=== RECORD EXCERPTS ===

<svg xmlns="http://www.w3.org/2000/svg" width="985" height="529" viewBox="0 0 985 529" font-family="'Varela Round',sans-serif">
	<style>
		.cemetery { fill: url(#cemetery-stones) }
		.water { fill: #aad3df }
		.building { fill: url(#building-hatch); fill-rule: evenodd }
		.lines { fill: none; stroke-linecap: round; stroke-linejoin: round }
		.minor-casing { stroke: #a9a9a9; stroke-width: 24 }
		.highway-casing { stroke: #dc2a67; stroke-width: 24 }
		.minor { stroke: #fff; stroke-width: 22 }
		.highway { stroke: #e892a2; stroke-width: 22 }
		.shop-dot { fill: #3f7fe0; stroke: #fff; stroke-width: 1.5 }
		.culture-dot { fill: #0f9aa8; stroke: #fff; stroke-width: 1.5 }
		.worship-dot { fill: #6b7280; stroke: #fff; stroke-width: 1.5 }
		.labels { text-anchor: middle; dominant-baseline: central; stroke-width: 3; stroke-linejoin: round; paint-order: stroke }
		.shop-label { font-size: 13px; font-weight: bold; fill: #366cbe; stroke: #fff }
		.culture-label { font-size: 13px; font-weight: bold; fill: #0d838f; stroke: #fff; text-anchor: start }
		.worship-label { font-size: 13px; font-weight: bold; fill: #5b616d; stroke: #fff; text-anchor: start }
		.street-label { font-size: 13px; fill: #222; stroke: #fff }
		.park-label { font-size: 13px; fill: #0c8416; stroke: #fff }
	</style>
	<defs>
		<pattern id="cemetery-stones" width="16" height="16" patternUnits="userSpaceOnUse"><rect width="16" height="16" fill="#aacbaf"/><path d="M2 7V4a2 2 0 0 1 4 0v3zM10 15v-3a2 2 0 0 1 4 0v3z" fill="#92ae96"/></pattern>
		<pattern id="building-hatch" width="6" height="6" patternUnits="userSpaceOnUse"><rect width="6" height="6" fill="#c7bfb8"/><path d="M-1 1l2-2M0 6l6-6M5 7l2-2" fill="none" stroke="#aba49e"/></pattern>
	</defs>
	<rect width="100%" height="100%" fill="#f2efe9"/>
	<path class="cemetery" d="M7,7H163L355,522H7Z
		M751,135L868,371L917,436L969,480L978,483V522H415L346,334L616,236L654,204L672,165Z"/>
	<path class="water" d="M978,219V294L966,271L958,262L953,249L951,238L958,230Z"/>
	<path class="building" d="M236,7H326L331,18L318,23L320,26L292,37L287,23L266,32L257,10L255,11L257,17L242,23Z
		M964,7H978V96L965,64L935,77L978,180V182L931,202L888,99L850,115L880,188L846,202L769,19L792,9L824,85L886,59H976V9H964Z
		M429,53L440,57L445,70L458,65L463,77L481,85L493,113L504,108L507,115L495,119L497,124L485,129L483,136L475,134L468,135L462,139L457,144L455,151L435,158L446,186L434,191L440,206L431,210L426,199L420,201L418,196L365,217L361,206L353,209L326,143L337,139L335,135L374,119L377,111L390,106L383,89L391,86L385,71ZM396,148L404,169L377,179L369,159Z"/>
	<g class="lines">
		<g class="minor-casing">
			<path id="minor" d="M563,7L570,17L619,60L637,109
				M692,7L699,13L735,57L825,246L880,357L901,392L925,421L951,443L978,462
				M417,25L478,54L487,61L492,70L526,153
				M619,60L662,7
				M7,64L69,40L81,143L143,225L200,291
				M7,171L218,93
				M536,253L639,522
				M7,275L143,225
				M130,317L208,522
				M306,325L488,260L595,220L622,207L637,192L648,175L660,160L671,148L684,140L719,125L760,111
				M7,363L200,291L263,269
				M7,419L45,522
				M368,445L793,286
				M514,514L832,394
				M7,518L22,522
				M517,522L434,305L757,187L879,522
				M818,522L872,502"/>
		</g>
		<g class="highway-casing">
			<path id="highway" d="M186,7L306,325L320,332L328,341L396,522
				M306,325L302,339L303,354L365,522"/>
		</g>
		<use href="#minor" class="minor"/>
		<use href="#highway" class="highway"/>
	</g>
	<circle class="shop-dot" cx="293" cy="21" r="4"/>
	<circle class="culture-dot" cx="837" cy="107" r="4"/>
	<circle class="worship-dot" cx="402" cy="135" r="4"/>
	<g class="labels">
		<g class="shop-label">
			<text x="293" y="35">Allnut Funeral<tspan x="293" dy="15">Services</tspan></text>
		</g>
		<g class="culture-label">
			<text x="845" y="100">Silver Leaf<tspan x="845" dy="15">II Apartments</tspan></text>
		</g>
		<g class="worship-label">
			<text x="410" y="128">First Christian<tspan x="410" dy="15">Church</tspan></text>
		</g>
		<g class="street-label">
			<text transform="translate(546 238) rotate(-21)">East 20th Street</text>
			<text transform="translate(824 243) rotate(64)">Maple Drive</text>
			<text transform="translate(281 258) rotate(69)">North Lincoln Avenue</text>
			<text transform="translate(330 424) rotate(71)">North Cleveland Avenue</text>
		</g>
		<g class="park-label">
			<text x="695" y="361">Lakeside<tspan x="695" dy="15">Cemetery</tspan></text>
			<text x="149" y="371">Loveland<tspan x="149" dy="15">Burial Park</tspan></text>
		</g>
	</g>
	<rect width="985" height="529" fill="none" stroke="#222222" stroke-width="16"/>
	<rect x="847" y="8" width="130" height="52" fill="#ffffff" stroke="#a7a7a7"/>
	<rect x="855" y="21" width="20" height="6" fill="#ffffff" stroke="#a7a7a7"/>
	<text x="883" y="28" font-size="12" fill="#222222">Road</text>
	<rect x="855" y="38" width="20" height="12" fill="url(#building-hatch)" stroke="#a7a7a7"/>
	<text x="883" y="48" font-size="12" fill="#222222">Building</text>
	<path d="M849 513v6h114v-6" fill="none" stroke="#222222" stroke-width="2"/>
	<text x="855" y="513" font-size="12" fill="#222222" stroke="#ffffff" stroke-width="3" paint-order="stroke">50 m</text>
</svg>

===

Please return all of the entries above, exactly and completely.

ANSWER FOR THE TASK:
<svg xmlns="http://www.w3.org/2000/svg" width="985" height="529" viewBox="0 0 985 529" font-family="'Varela Round',sans-serif">
	<style>
		.cemetery { fill: url(#cemetery-stones) }
		.water { fill: #aad3df }
		.building { fill: url(#building-hatch); fill-rule: evenodd }
		.lines { fill: none; stroke-linecap: round; stroke-linejoin: round }
		.minor-casing { stroke: #a9a9a9; stroke-width: 24 }
		.highway-casing { stroke: #dc2a67; stroke-width: 24 }
		.minor { stroke: #fff; stroke-width: 22 }
		.highway { stroke: #e892a2; stroke-width: 22 }
		.shop-dot { fill: #3f7fe0; stroke: #fff; stroke-width: 1.5 }
		.culture-dot { fill: #0f9aa8; stroke: #fff; stroke-width: 1.5 }
		.worship-dot { fill: #6b7280; stroke: #fff; stroke-width: 1.5 }
		.labels { text-anchor: middle; dominant-baseline: central; stroke-width: 3; stroke-linejoin: round; paint-order: stroke }
		.shop-label { font-size: 13px; font-weight: bold; fill: #366cbe; stroke: #fff }
		.culture-label { font-size: 13px; font-weight: bold; fill: #0d838f; stroke: #fff; text-anchor: start }
		.worship-label { font-size: 13px; font-weight: bold; fill: #5b616d; stroke: #fff; text-anchor: start }
		.street-label { font-size: 13px; fill: #222; stroke: #fff }
		.park-label { font-size: 13px; fill: #0c8416; stroke: #fff }
	</style>
	<defs>
		<pattern id="cemetery-stones" width="16" height="16" patternUnits="userSpaceOnUse"><rect width="16" height="16" fill="#aacbaf"/><path d="M2 7V4a2 2 0 0 1 4 0v3zM10 15v-3a2 2 0 0 1 4 0v3z" fill="#92ae96"/></pattern>
		<pattern id="building-hatch" width="6" height="6" patternUnits="userSpaceOnUse"><rect width="6" height="6" fill="#c7bfb8"/><path d="M-1 1l2-2M0 6l6-6M5 7l2-2" fill="none" stroke="#aba49e"/></pattern>
	</defs>
	<rect width="100%" height="100%" fill="#f2efe9"/>
	<path class="cemetery" d="M7,7H163L355,522H7Z
		M751,135L868,371L917,436L969,480L978,483V522H415L346,334L616,236L654,204L672,165Z"/>
	<path class="water" d="M978,219V294L966,271L958,262L953,249L951,238L958,230Z"/>
	<path class="building" d="M236,7H326L331,18L318,23L320,26L292,37L287,23L266,32L257,10L255,11L257,17L242,23Z
		M964,7H978V96L965,64L935,77L978,180V182L931,202L888,99L850,115L880,188L846,202L769,19L792,9L824,85L886,59H976V9H964Z
		M429,53L440,57L445,70L458,65L463,77L481,85L493,113L504,108L507,115L495,119L497,124L485,129L483,136L475,134L468,135L462,139L457,144L455,151L435,158L446,186L434,191L440,206L431,210L426,199L420,201L418,196L365,217L361,206L353,209L326,143L337,139L335,135L374,119L377,111L390,106L383,89L391,86L385,71ZM396,148L404,169L377,179L369,159Z"/>
	<g class="lines">
		<g class="minor-casing">
			<path id="minor" d="M563,7L570,17L619,60L637,109
				M692,7L699,13L735,57L825,246L880,357L901,392L925,421L951,443L978,462
				M417,25L478,54L487,61L492,70L526,153
				M619,60L662,7
				M7,64L69,40L81,143L143,225L200,291
				M7,171L218,93
				M536,253L639,522
				M7,275L143,225
				M130,317L208,522
				M306,325L488,260L595,220L622,207L637,192L648,175L660,160L671,148L684,140L719,125L760,111
				M7,363L200,291L263,269
				M7,419L45,522
				M368,445L793,286
				M514,514L832,394
				M7,518L22,522
				M517,522L434,305L757,187L879,522
				M818,522L872,502"/>
		</g>
		<g class="highway-casing">
			<path id="highway" d="M186,7L306,325L320,332L328,341L396,522
				M306,325L302,339L303,354L365,522"/>
		</g>
		<use href="#minor" class="minor"/>
		<use href="#highway" class="highway"/>
	</g>
	<circle class="shop-dot" cx="293" cy="21" r="4"/>
	<circle class="culture-dot" cx="837" cy="107" r="4"/>
	<circle class="worship-dot" cx="402" cy="135" r="4"/>
	<g class="labels">
		<g class="shop-label">
			<text x="293" y="35">Allnut Funeral<tspan x="293" dy="15">Services</tspan></text>
		</g>
		<g class="culture-label">
			<text x="845" y="100">Silver Leaf<tspan x="845" dy="15">II Apartments</tspan></text>
		</g>
		<g class="worship-label">
			<text x="410" y="128">First Christian<tspan x="410" dy="15">Church</tspan></text>
		</g>
		<g class="street-label">
			<text transform="translate(546 238) rotate(-21)">East 20th Street</text>
			<text transform="translate(824 243) rotate(64)">Maple Drive</text>
			<text transform="translate(281 258) rotate(69)">North Lincoln Avenue</text>
			<text transform="translate(330 424) rotate(71)">North Cleveland Avenue</text>
		</g>
		<g class="park-label">
			<text x="695" y="361">Lakeside<tspan x="695" dy="15">Cemetery</tspan></text>
			<text x="149" y="371">Loveland<tspan x="149" dy="15">Burial Park</tspan></text>
		</g>
	</g>
	<rect width="985" height="529" fill="none" stroke="#222222" stroke-width="16"/>
	<rect x="847" y="8" width="130" height="52" fill="#ffffff" stroke="#a7a7a7"/>
	<rect x="855" y="21" width="20" height="6" fill="#ffffff" stroke="#a7a7a7"/>
	<text x="883" y="28" font-size="12" fill="#222222">Road</text>
	<rect x="855" y="38" width="20" height="12" fill="url(#building-hatch)" stroke="#a7a7a7"/>
	<text x="883" y="48" font-size="12" fill="#222222">Building</text>
	<path d="M849 513v6h114v-6" fill="none" stroke="#222222" stroke-width="2"/>
	<text x="855" y="513" font-size="12" fill="#222222" stroke="#ffffff" stroke-width="3" paint-order="stroke">50 m</text>
</svg>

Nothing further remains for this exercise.